During the sessions in the virtual seminar, various topics were raised regarding a possible reactivation of tourism. It was made clear that in this context, the management of tourism must be rethought, since there are models that have been developing dynamics of dispossession of land and territories that implied the disarticulation of peasant, rural and urban ways of life. A reality that generated structural vulnerabilities that eventually led to greater impoverishment and social inequalities.

Manzanillo. Arturo Silva's picture. 

Tourism should move towards a model of solidarity economy where it is seen as an alternative of complementarity and diversification of the economies in the territories. The bet must be to contest public policies around tourism, so that real possibilities for transformation and development of the sector are generated. Likewise, that they do not privilege only the tourism development models linked to large transnational capitals, which are thinking of accelerated logic of recovery of tourism through the deepening of elitized spaces or bubbles of pleasure.

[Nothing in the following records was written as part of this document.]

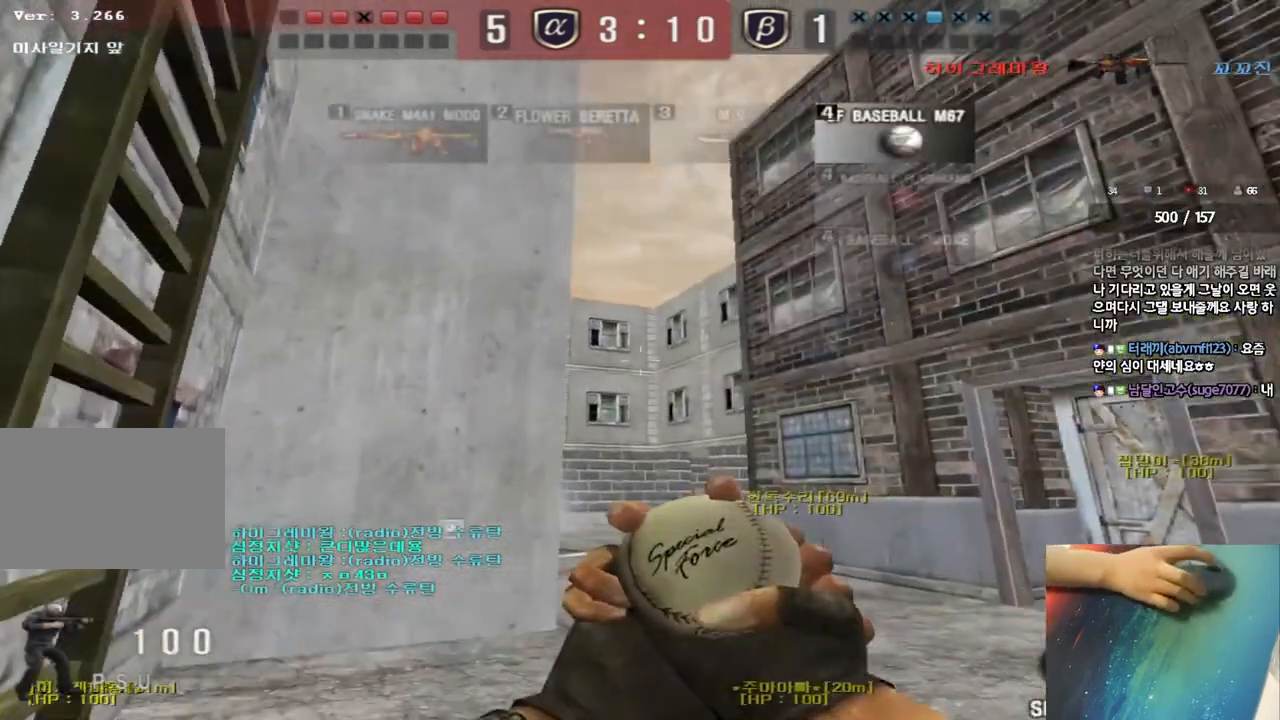
{"keys": ["d", "shift", "w"], "events": [[200, "a", "up"], [483, "d", "down"]]}
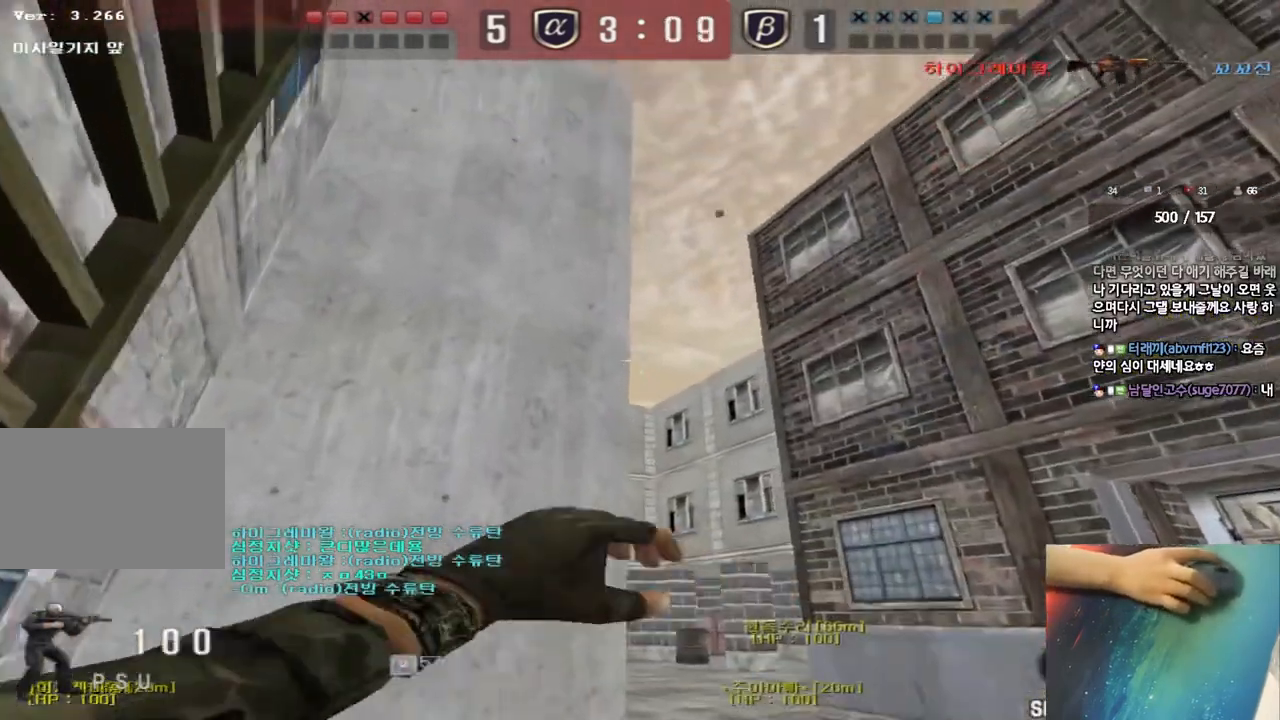
{"keys": ["space", "w"], "events": [[67, "d", "up"], [283, "shift", "up"], [500, "space", "down"]]}
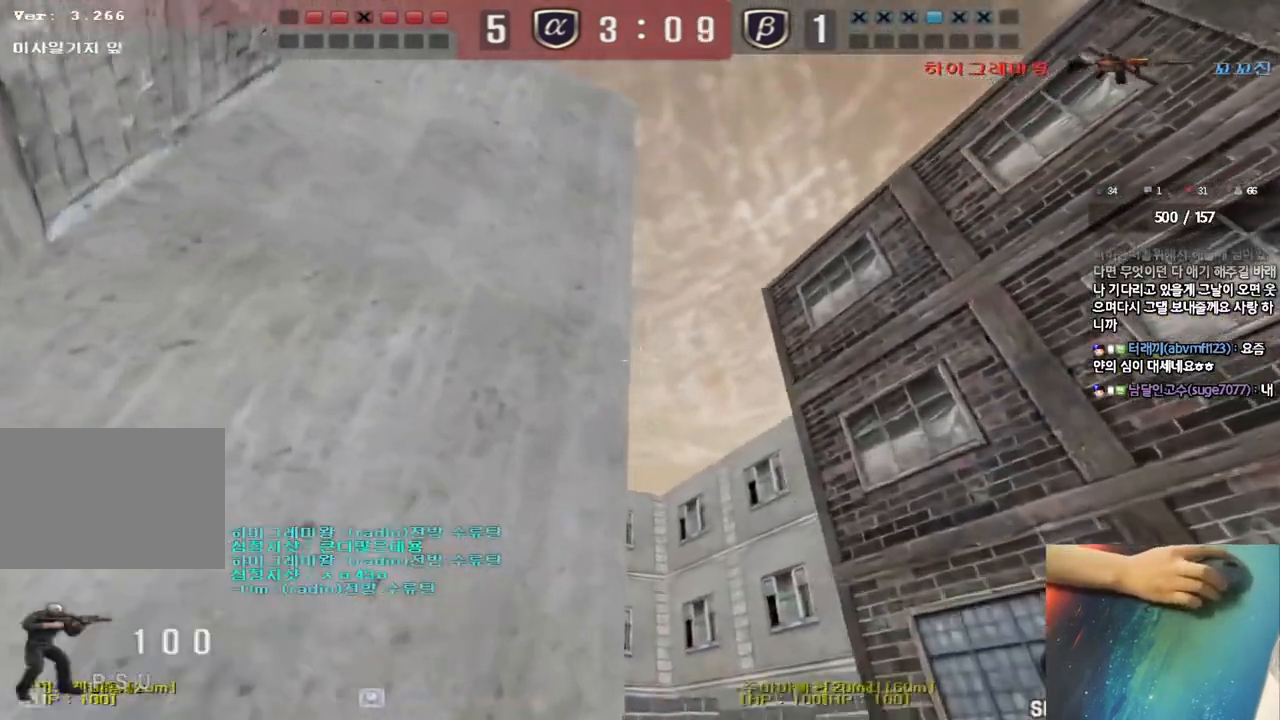
{"keys": ["s"], "events": [[33, "w", "up"], [117, "space", "up"], [133, "s", "down"]]}
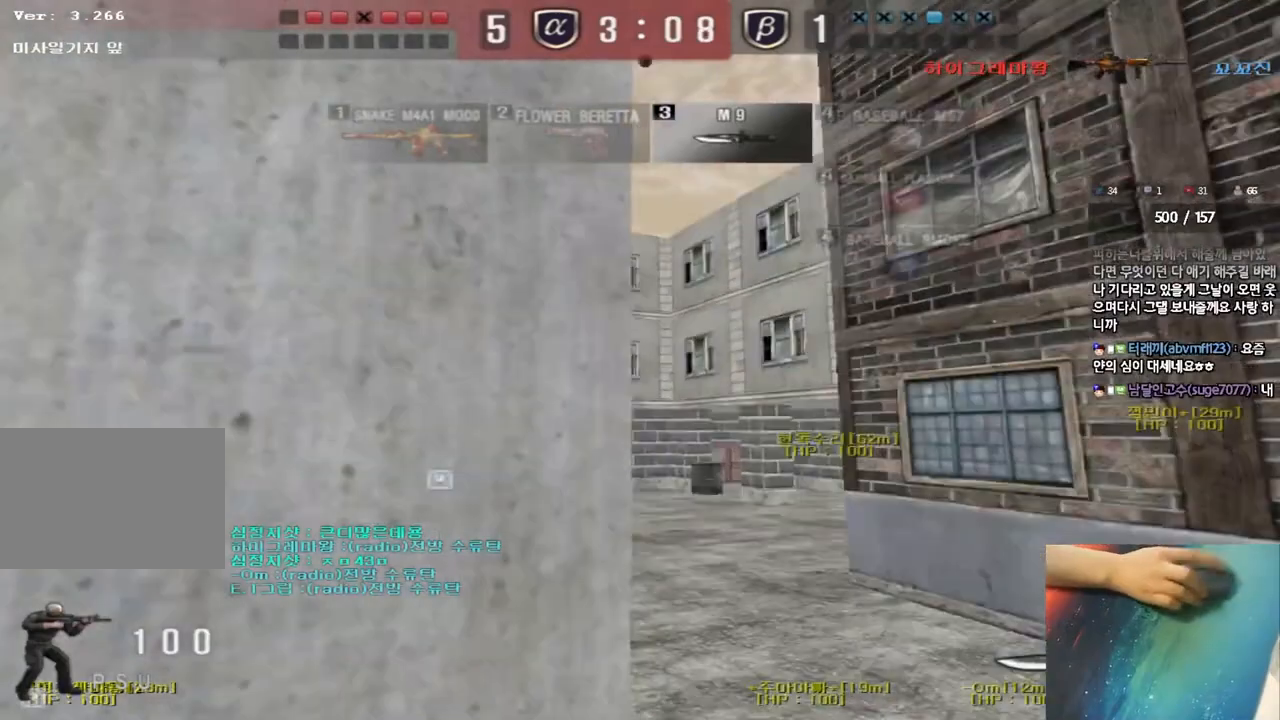
{"keys": ["ctrl"], "events": [[250, "d", "down"], [450, "ctrl", "down"], [467, "d", "up"], [483, "s", "up"]]}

In conclusion, this is a deep crisis full of uncertainties and in the midst of complex scenarios. But it also allows other horizons to rethink those tourist dynamics that generated greater vulnerabilities. The seminar was intended to promote reflection on the need to question hyper-specialization in tourism. Similarly, social tourism will have to be strengthened as a facilitator of access for the vast majority to educational leisure and an insertion that does not generate exclusionary spaces. Therefore, the collective aspiration must prioritize a model of vigilance and permanent incidence in public policies, which benefits not only the large business associations but also the communities and their living spaces.


This article is published within the framework of the project "International campaign to make visible human rights violations by tourist investment in Central America" ​​developed by Alba Sud with the support of the International Relations Department of the Diputació de Barcelona (Human Rights call 2017).